Abstract:
The development of nonlinear science has grown an ever-increasing interest among
scientists and engineers for analytical asymptotic techniques for solving nonlinear
problems. Finding solutions to linear problems by means of computer is easier nowadays;
however, it is still difficult to solve nonlinear problems numerically or theoretically. The
reason is the use of iterative techniques in the various discretization methods or numerical
simulations to find numerical solutions to nonlinear problems. Almost all iterative
methods are sensitive to initial solutions; hence, it is very difficult to obtain converging
results in cases of strong nonlinearity.
The objective of this dissertation is to use Optimal Homotopy Asymptotic Method
(OHAM), a new semi-analytic approximating technique, for solving linear and nonlinear
initial and boundary value problems.
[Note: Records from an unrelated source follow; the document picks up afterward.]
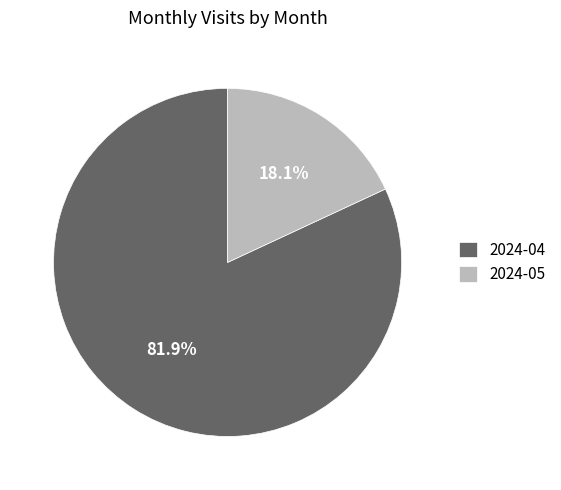

Does any single category account for the majority?

Yes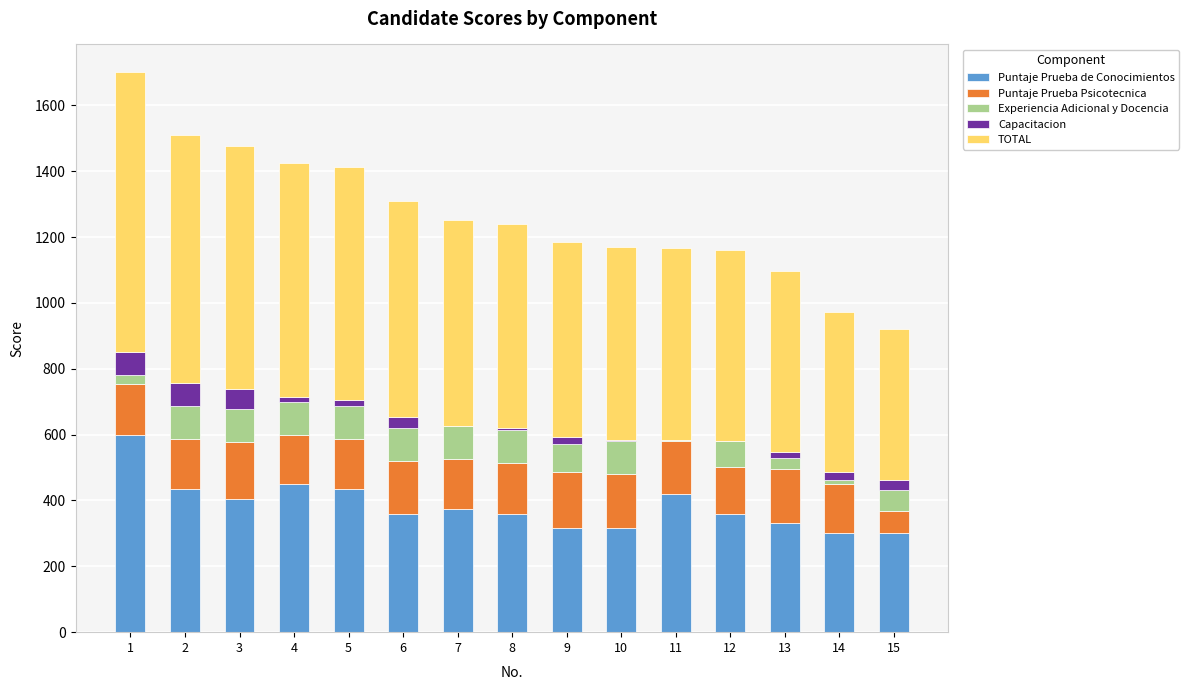

How many values in the Puntaje Prueba de Conocimientos series exceed 360?

10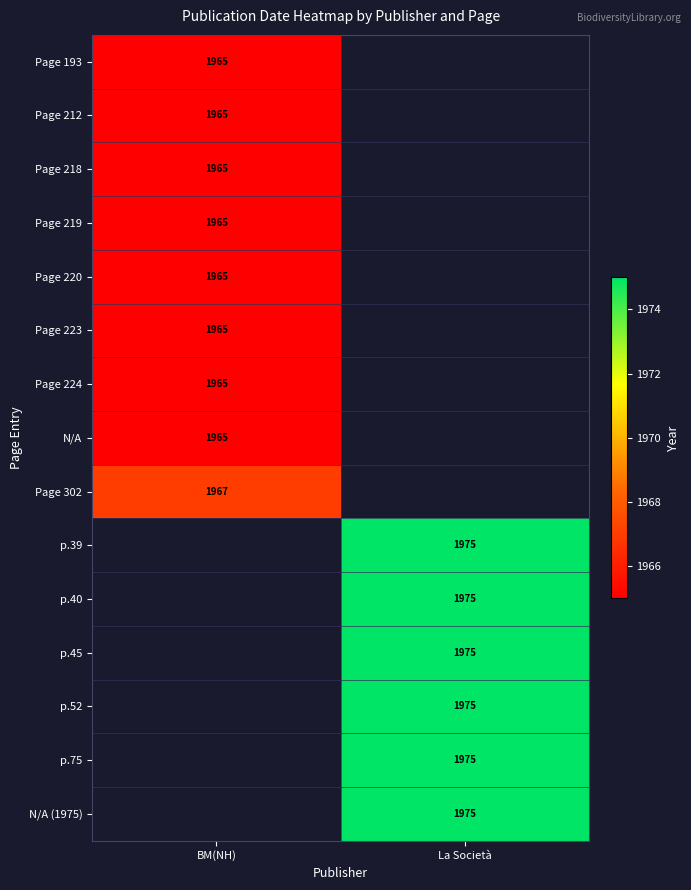

How many series are shown in this chart?

15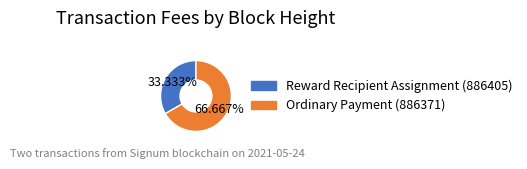

To the nearest percent, what is the difference between the largest and smallest slice percentages?

33%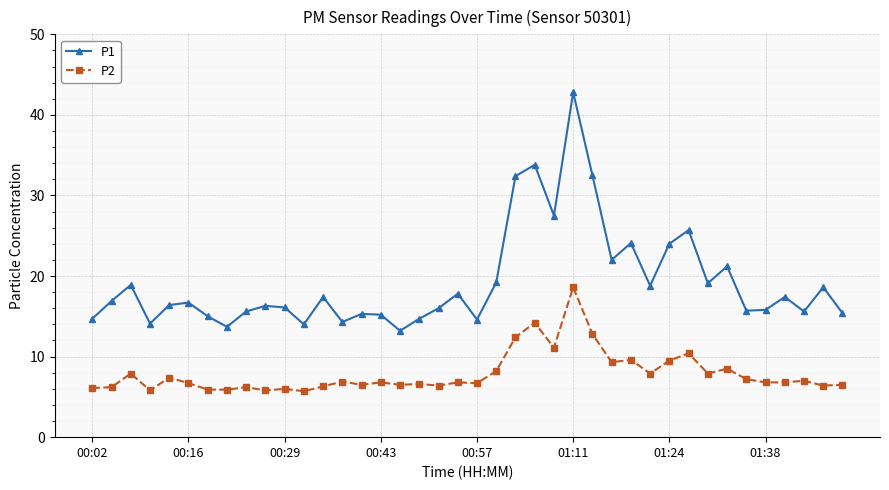

True or false: P1 has more than 2 points higher than both neighbors.

True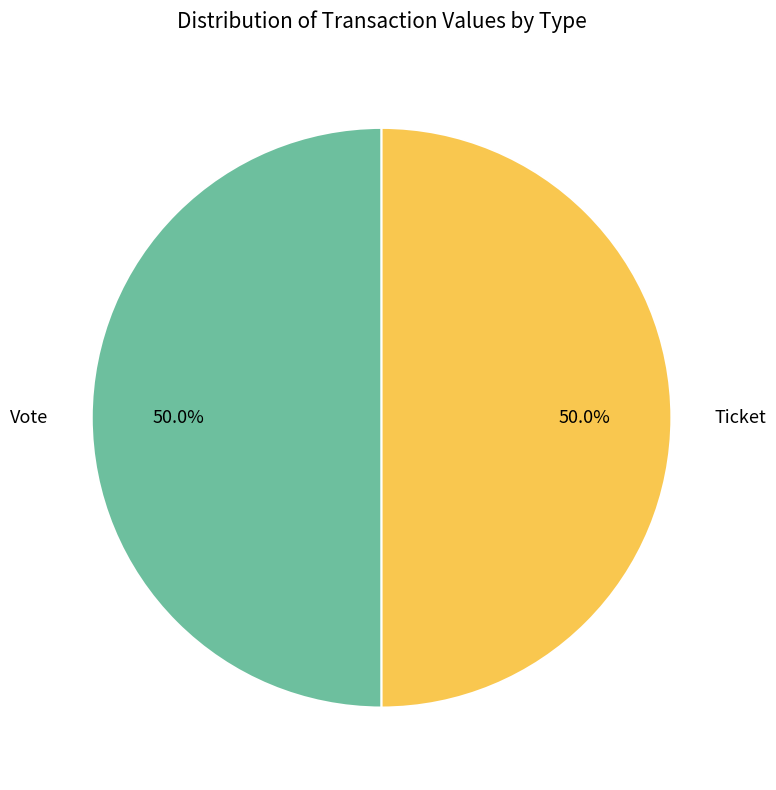

How many segments does this pie chart have?

2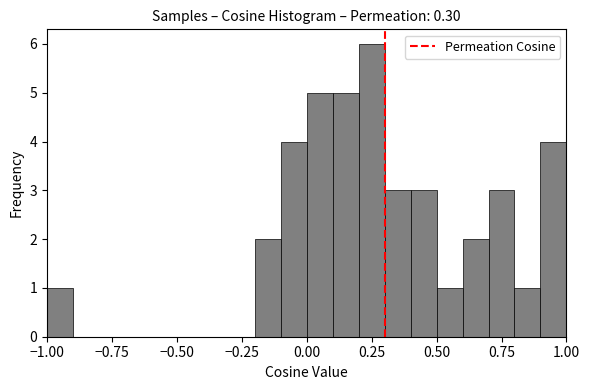

Read against the x-axis, roughly where is the centre of the tallest bar?

0.25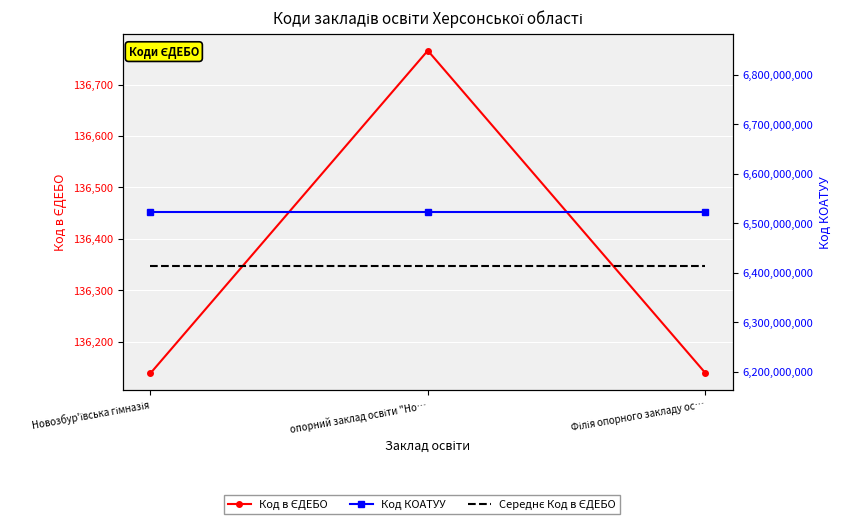

Reading left to right, what are all the values shown in this chart?

Код в ЄДЕБО: Новозбур'ївська гімназія=136138.0	опорний заклад освіти "Но…=136766.0	Філія опорного закладу ос…=136139.0
Середнє Код в ЄДЕБО: Новозбур'ївська гімназія=136347.7	опорний заклад освіти "Но…=136347.7	Філія опорного закладу ос…=136347.7
Код КОАТУУ: Новозбур'ївська гімназія=6522384001.0	опорний заклад освіти "Но…=6522384001.0	Філія опорного закладу ос…=6522384001.0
The semi analytic solutions of nonlinear fourth
order, eighth order, special fourth order and special sixth order boundary-value problems
are computed using OHAM. Successful application of OHAM for squeezing flow is a
major task in this study.
This dissertation also investigates the effectiveness of OHAM formulation for Partial
Differential Equations (Wave Equation and Korteweg de Vries). OHAM is independent
of the free parameter and there is no need of the initial guess as there is in Homotopy
Perturbation Method (HPM), Variational Iteration Method (VIM) and Homotopy
Analysis Method (HAM). OHAM works very well with large domains and provides
better accuracy at lower-order of approximations. Moreover, the convergence domain can
be easily adjusted. The results are compared with other methods like HPM, VIM and
HAM, which reveal that OHAM is effective, simpler, easier and explicit.